Abb.: Die Sensoren des neuen Scanners sollen demnächst mit Hilfe des Zyklotron-Teilchenbeschleunigers am Berner Inselspital getestet werden. (Bild: AEC-LHEP)

Das Dreijahres-Projekt mit dem Namen „TT-PET“ basiert auf einer Technologie, die ursprünglich für das ATLAS-Experiment am europäischen Teilchenphysikzentrum CERN bei Genf entwickelt wurde. Nun kommt sie bei der Hirnforschung zum Einsatz: Ein auf ihrer Basis entwickelter Scanner soll hochpräzise Bilder des Gehirns ermöglichen – in einer weit höheren Auflösung als bisher. In Bern wird in den kommenden drei Jahren der erste Prototyp gebaut und getestet.

Zum Einsatz kommt dabei das Berner Zyklotron, ein Teilchen­beschleuniger der Swan Isotopen AG und der Universität Bern auf dem Areal des Inselspitals. „Wir bombardieren die Sensoren des Scanners mit Protonen, die im Zyklotron hergestellt werden und testen so, wie präzise diese sind“, erklärt Michele Weber vom Labor für Hochenergiephysik und vom Albert Einstein Center der Universität Bern (AEC). Weber ist an der Entwicklung der neuen Sensoren beteiligt, die anfänglich für das ATLAS-Experiment konzipiert worden waren.

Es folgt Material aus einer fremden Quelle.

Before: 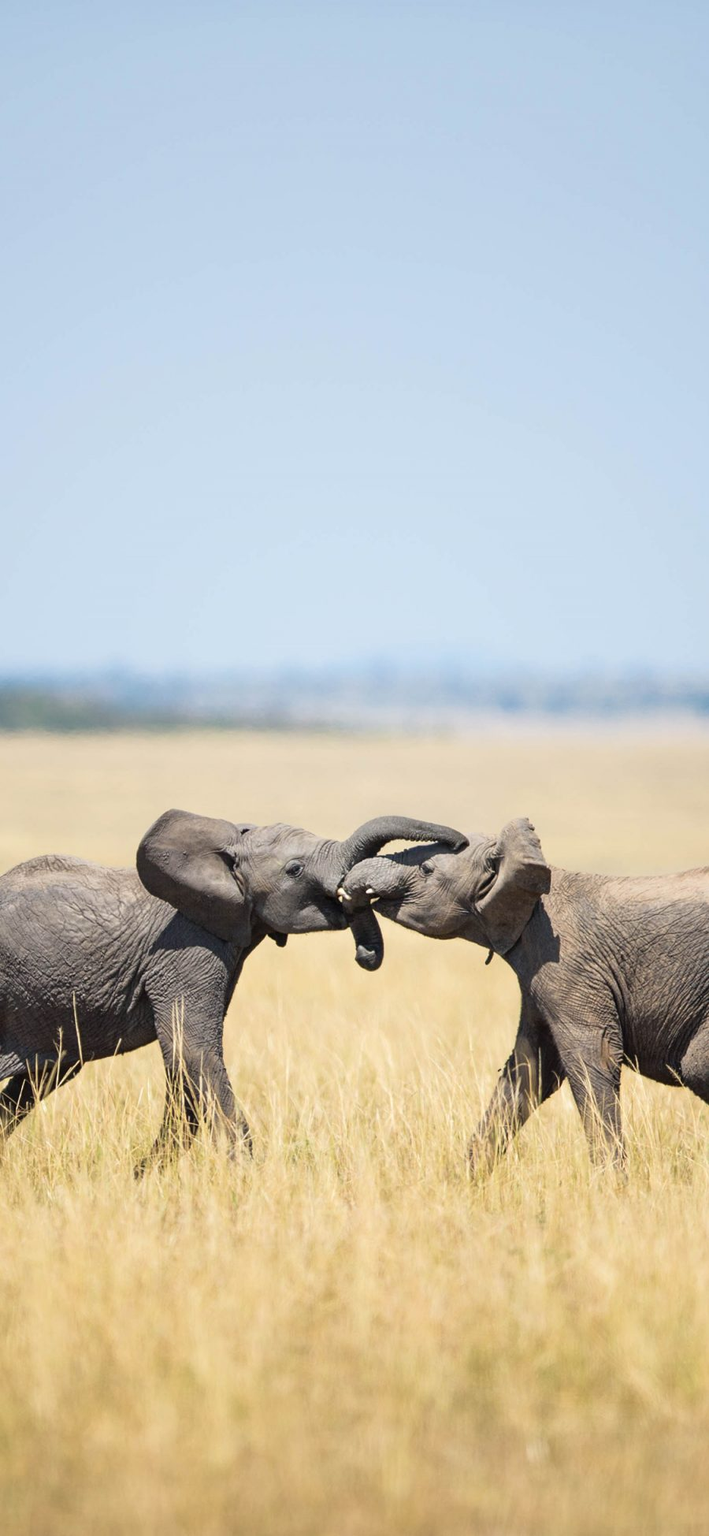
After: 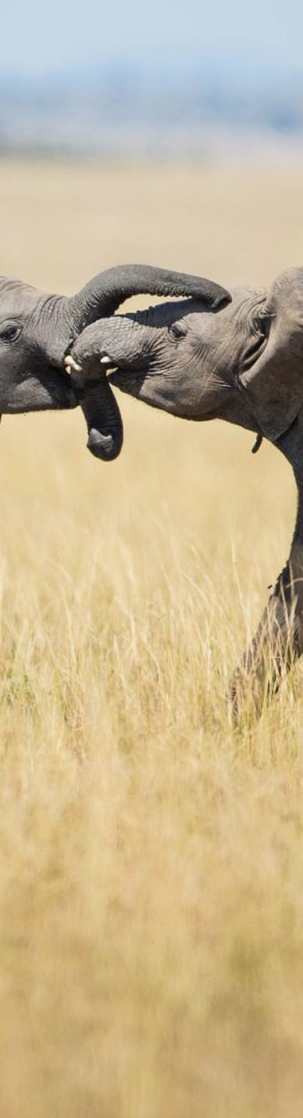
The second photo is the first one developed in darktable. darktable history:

PET steht für Positronen-Emissions-Tomographie (PET). Diese Technik wird bereits in der Krebsmedizin und in der Neurologie eingesetzt. Mittels radioaktiv markierter Moleküle lassen sich damit biologische Prozesse im Menschen sichtbar machen. Der neuartige TT-PET-Scanner wurde soweit miniaturisiert, dass er die Bilder des Gehirns direkt in einem konventionellen NMR-Scanner aufnehmen kann. NMR-Scanner kommen vor allem in der medizinischen Diagnostik bei der Darstellung von Struktur und Funktion der Gewebe und Organe zum Einsatz. Weber: „Durch die Kombination dieser beiden Verfahren können nun biologische Prozesse direkt räumlich in der Anatomie des Gehirns verortet werden.“

„Das Projekt TT-PET ist ein gutes Beispiel dafür, wie Grundlagen­forschung zu Anwendungen führt, die von der Gesellschaft genutzt werden können“, sagt Michele Weber. Seit 2014 hat der Schweizerische Nationalfonds nunmehr fünf anwendungsorientierte Projekte gefördert, an welchen das AEC beteiligt ist. Das Zentrum wurde 2011 gegründet und ist mit über 100 Mitarbeitenden eine der größten Gruppen der Schweiz, welche im Bereich der Teilchenphysik forschen. TT-PET wird von Giuseppe Iacobucci von der Universität Genf geleitet. Neben der Universität Bern sind daran auch die Hôpitaux Universitaires de Genève (HUG), das europäische Teilchen­physik­zentrum CERN, die Stanford University in Kalifornien, das Istituto Nazionale di Fisica Nucleare „Tor Vergata“ in Rom und die Universität Karlsruhe beteiligt.